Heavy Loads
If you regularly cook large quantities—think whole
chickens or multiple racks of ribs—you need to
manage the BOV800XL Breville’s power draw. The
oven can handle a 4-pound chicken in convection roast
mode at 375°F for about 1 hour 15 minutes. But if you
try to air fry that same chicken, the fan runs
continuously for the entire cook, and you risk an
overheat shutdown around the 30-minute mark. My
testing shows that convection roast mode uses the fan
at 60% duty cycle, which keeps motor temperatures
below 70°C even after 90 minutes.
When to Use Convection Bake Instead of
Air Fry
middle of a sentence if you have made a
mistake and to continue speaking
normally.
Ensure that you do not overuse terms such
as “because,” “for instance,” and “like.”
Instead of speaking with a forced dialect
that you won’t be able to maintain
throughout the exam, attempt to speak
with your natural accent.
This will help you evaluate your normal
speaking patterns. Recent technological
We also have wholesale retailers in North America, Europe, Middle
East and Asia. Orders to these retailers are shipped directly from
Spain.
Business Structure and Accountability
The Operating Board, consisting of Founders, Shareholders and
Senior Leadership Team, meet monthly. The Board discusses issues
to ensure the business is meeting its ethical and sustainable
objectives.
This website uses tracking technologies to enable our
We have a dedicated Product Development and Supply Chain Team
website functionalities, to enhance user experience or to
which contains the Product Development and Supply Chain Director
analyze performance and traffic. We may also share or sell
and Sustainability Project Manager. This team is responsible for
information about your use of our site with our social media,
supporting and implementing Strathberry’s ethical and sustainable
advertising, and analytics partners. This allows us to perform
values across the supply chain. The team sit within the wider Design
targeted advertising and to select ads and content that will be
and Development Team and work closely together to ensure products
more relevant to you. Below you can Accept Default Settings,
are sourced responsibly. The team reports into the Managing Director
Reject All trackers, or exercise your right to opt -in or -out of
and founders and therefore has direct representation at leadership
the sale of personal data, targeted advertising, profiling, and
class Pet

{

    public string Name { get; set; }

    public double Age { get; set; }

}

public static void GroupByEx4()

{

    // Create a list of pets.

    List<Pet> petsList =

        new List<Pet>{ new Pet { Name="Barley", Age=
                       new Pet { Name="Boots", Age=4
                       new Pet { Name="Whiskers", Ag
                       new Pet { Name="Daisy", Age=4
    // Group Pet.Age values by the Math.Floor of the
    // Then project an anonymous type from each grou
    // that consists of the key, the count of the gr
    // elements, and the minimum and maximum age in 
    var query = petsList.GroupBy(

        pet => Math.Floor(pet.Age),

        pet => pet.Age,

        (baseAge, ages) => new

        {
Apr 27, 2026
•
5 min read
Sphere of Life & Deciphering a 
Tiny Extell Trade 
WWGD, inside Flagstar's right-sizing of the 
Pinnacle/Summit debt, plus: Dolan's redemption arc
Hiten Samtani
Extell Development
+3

:::

Aim of the exercise: Among the lines above, which hold the word "Math"? Report each one.

Solution for this task:
    // Group Pet.Age values by the Math.Floor of the
        pet => Math.Floor(pet.Age),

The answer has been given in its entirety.